> [INSTRUCTIONS FOR THE TASK]
From the records below, output exactly the lines running from the line containing "88 293 1296" through the line containing "424 31 2.55", and no others.

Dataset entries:
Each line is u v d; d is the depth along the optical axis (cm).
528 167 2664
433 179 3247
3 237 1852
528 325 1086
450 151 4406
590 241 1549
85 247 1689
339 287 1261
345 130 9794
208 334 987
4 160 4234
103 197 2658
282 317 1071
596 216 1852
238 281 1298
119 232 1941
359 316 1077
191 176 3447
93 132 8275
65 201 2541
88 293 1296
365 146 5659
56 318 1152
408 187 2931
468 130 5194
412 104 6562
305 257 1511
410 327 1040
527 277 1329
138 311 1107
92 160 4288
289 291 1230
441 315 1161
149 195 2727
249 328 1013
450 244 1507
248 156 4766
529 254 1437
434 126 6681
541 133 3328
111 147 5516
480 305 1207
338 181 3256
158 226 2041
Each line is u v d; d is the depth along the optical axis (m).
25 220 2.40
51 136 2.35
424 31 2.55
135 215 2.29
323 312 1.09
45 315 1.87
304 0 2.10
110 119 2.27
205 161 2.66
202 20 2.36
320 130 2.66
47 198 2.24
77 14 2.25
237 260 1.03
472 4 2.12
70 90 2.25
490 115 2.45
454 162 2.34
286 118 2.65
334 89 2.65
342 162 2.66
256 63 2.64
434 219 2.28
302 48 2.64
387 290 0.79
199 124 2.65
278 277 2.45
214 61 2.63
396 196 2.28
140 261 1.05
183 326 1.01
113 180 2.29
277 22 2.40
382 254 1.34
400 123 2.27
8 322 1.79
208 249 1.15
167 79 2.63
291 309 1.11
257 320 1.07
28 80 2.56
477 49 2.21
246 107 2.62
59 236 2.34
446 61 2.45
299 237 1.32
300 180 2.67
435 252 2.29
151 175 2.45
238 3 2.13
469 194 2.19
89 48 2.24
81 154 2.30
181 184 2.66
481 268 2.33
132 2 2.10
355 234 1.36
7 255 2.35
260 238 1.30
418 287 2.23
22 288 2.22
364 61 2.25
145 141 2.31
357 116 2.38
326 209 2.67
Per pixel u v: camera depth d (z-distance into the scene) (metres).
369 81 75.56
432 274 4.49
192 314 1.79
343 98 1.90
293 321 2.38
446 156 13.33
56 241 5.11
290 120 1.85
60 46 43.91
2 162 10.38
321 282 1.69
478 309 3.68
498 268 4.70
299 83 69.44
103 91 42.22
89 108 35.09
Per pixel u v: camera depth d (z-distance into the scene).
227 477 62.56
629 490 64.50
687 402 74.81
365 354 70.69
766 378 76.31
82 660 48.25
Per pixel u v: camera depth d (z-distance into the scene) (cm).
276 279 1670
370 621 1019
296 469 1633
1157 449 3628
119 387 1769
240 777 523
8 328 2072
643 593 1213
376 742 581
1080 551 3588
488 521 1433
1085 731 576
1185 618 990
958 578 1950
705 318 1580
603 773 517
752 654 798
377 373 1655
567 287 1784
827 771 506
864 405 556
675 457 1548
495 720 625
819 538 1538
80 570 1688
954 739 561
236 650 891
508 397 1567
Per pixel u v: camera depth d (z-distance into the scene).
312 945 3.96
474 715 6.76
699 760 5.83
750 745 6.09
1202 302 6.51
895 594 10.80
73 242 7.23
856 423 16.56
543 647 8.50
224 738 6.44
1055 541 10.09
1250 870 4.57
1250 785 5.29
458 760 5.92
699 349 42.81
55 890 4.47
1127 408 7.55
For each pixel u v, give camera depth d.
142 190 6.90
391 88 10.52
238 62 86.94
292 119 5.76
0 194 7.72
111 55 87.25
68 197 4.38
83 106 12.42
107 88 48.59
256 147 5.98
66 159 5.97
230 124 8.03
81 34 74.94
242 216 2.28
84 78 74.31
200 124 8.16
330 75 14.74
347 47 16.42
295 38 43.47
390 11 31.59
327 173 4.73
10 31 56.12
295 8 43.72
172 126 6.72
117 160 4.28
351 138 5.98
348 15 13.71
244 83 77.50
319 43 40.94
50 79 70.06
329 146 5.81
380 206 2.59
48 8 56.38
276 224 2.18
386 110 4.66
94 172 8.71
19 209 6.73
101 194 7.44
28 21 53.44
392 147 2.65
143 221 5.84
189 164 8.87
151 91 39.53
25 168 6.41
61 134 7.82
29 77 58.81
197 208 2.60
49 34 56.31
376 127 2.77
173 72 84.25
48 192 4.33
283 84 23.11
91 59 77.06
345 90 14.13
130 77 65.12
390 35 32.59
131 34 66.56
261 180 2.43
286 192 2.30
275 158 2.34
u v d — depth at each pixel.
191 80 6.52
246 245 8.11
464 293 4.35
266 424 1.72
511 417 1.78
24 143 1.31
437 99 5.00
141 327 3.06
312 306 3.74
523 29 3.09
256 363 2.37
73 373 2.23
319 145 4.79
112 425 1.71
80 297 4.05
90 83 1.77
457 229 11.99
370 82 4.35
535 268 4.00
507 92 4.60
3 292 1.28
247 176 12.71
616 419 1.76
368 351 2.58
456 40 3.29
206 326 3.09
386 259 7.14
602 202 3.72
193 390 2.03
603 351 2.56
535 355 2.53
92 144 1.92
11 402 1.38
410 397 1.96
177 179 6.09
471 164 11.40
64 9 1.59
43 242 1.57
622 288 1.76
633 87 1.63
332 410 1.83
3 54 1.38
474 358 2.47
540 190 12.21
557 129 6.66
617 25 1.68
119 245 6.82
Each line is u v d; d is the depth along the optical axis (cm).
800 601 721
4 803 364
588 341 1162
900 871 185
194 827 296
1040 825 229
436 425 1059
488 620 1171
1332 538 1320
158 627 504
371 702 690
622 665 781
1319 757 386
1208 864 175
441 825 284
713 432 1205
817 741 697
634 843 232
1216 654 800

> [COMPLETED EXERCISE]
88 293 1296
365 146 5659
56 318 1152
408 187 2931
468 130 5194
412 104 6562
305 257 1511
410 327 1040
527 277 1329
138 311 1107
92 160 4288
289 291 1230
441 315 1161
149 195 2727
249 328 1013
450 244 1507
248 156 4766
529 254 1437
434 126 6681
541 133 3328
111 147 5516
480 305 1207
338 181 3256
158 226 2041
Each line is u v d; d is the depth along the optical axis (m).
25 220 2.40
51 136 2.35
424 31 2.55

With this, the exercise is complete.